Upon his return, he has said that he realized meeting the demands of hundreds of thousands was more than a one-man job, so he trained a cadre of community health workers and went on to found Health and Hope Myanmar in partnership with Health and Hope UK to provide health care, education and food to impoverished communities nationwide.

These days he works to get face time with politicians, activists and civil society leaders around the world to win recognition for the NUG and deny legitimacy to the junta.

In a remarkable departure from the administration of Aung San Suu Kyi, Sasa, who had refused to acknowledge the genocide and suffering of the Rohingya, Sasa has openly denounced their murder at the hands of the military and announced his solidarity with the persecuted ethnic minority, calling them “our brothers and sisters.”

Artists worldwide #RaiseThreeFingers for Myanmar (Photos)

After years of a denials and complicity by the civilian leadership, which led to a rupture with their natural allies in the west over human rights abuses, other NUG-appointed ministers including Minister of Women, Youth, and Children Affairs Susanna Hla Hla Soe have publicly apologized for not standing with the Rohingya.

The doctor has not been without criticism.

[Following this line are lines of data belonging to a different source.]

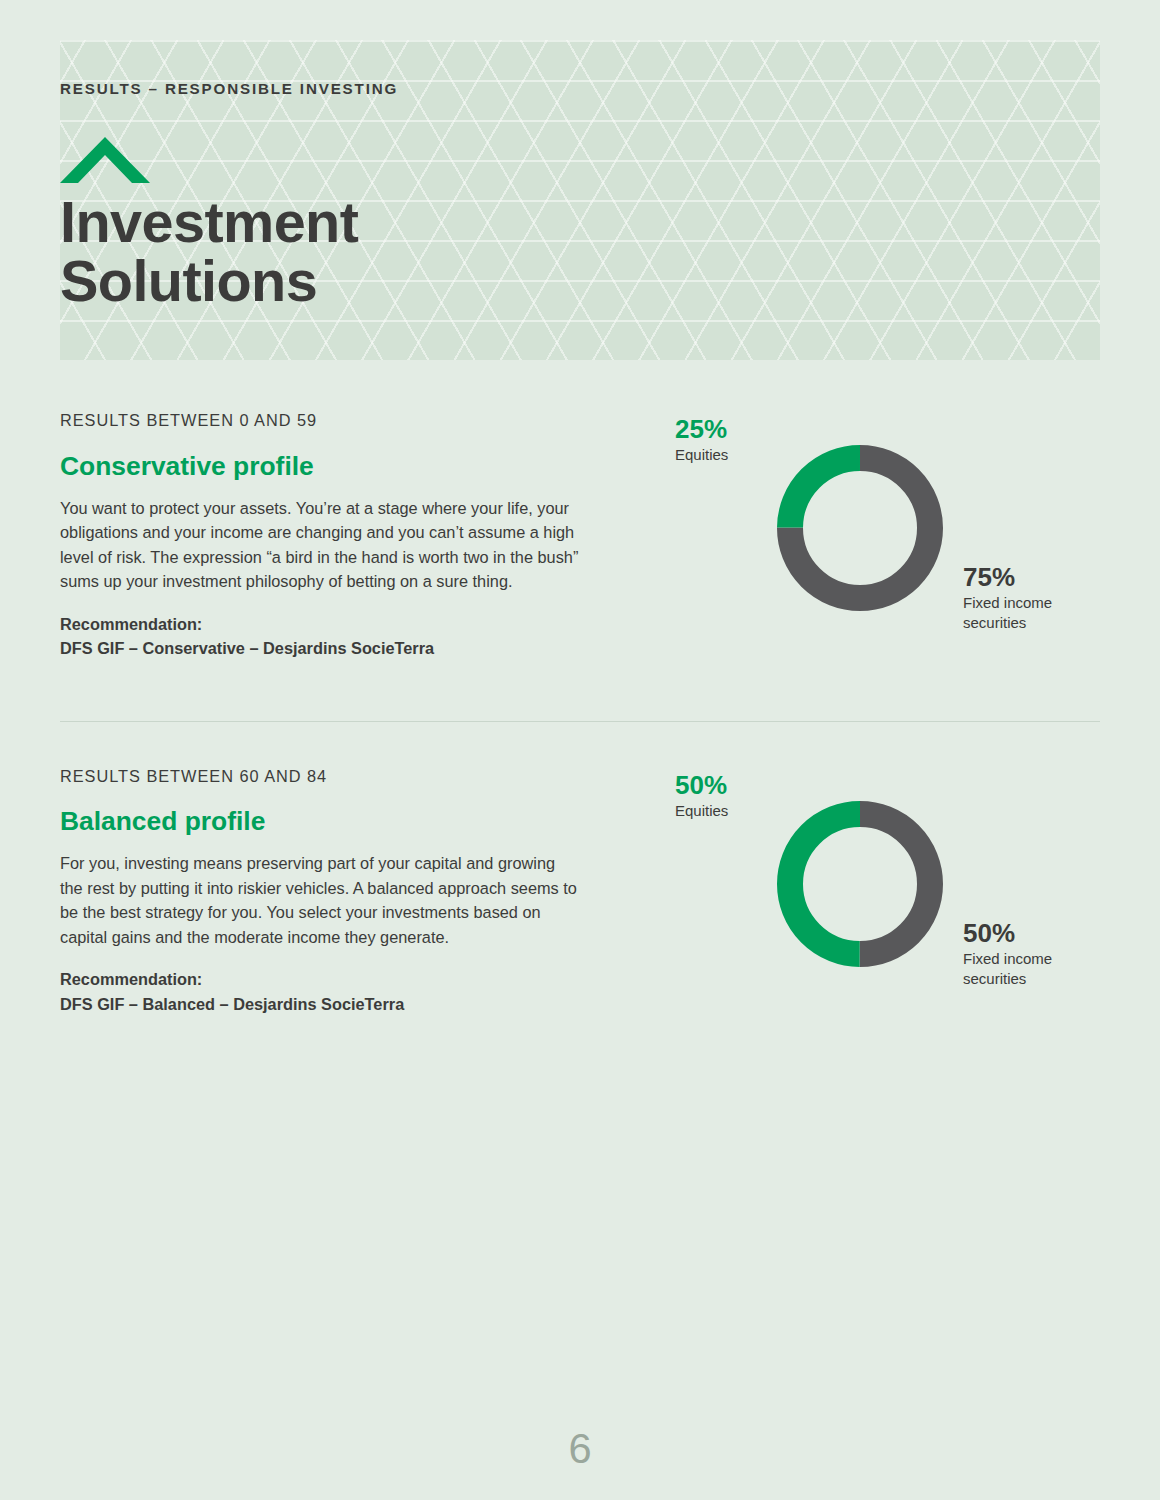Results – Responsible Investing
Investment
Solutions
Results between 0 and 59
Conservative profile
You want to protect your assets. You’re at a stage where your life, your obligations and your income are changing and you can’t assume a high level of risk. The expression “a bird in the hand is worth two in the bush” sums up your investment philosophy of betting on a sure thing.
Recommendation: DFS GIF – Conservative – Desjardins SocieTerra
25% Equities 75% Fixed income securities
Results between 60 and 84
Balanced profile
For you, investing means preserving part of your capital and growing the rest by putting it into riskier vehicles. A balanced approach seems to be the best strategy for you. You select your investments based on capital gains and the moderate income they generate.
Recommendation: DFS GIF – Balanced – Desjardins SocieTerra
50% Equities 50% Fixed income securities
6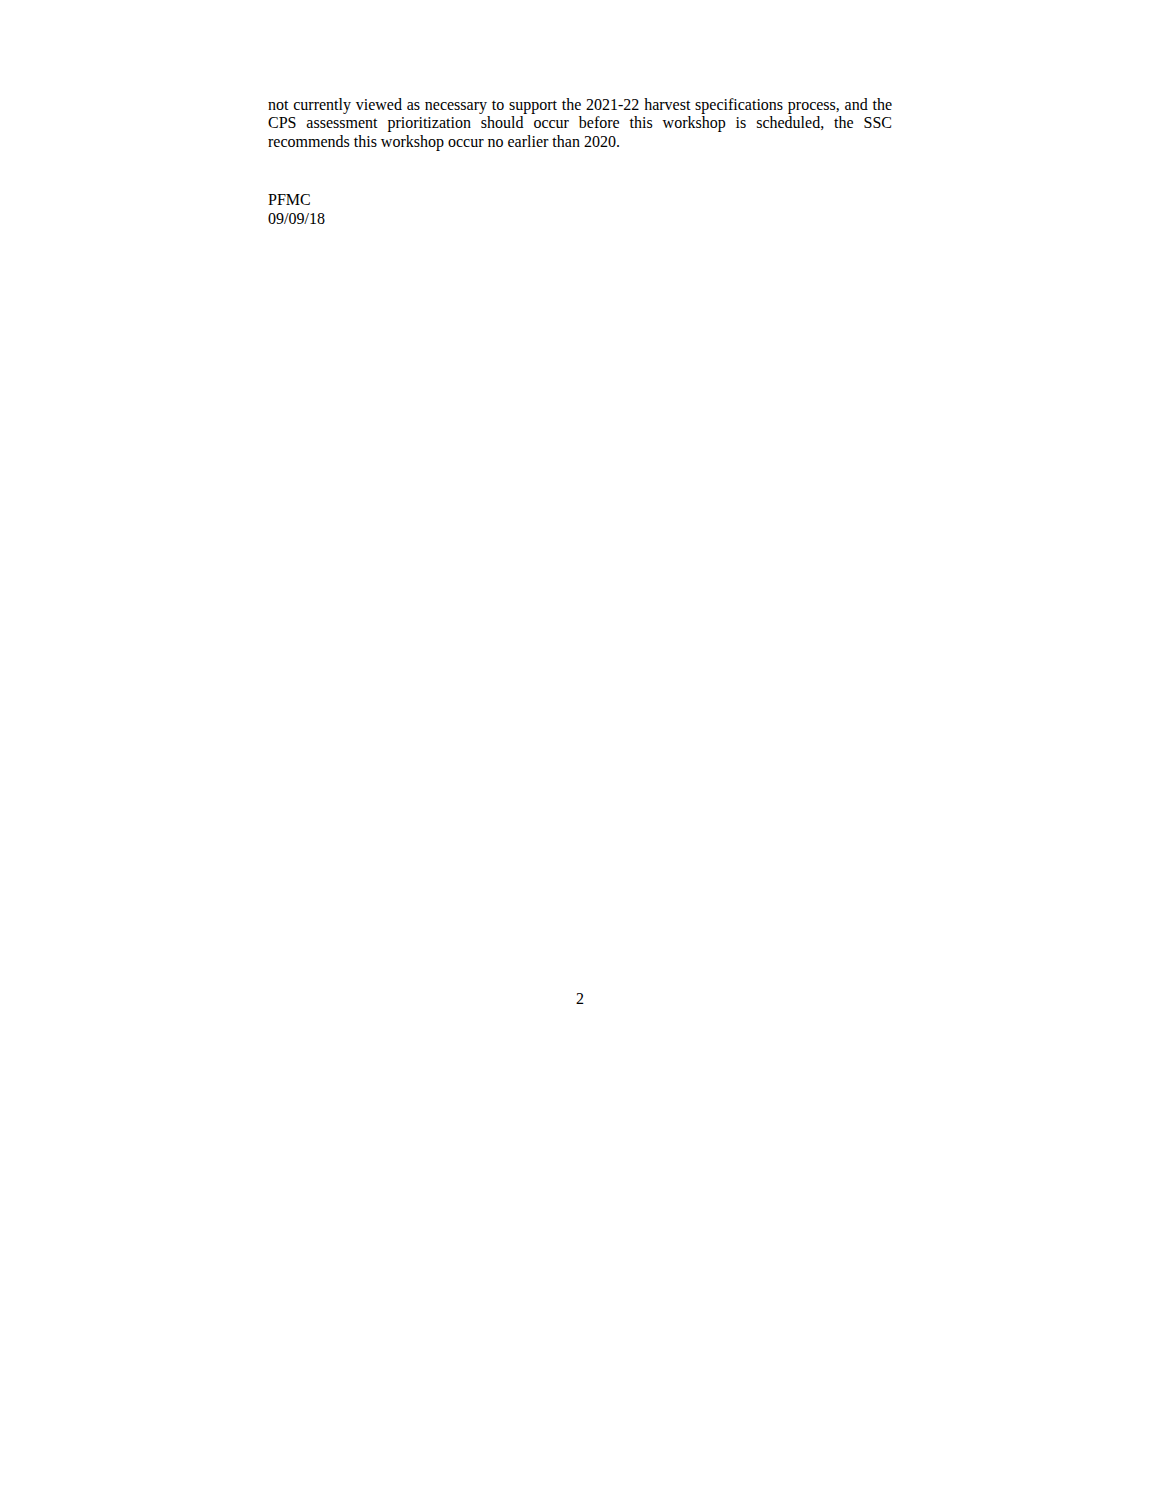not currently viewed as necessary to support the 2021-22 harvest specifications process, and the CPS assessment prioritization should occur before this workshop is scheduled, the SSC recommends this workshop occur no earlier than 2020.
PFMC
09/09/18
2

Last week he landed in hot water after announcing the appointment of Myanmar human rights activist, educator and activist Maung Zarni to lead a department at the Ministry of International Cooperation.

Netizens reacted in shock due to Maung Zarni’s continued critiques of the NUG and a long and controversial history within the Myanmar diaspora. The announcement was quickly deleted and the appointment rescinded. 


Reacting to the withdrawal, Maung Zarni reacted sarcastically by saying SaSa was under NUG investigation for appointing him due to his “anti-genocide, -racist, -NLD autocracy” stances.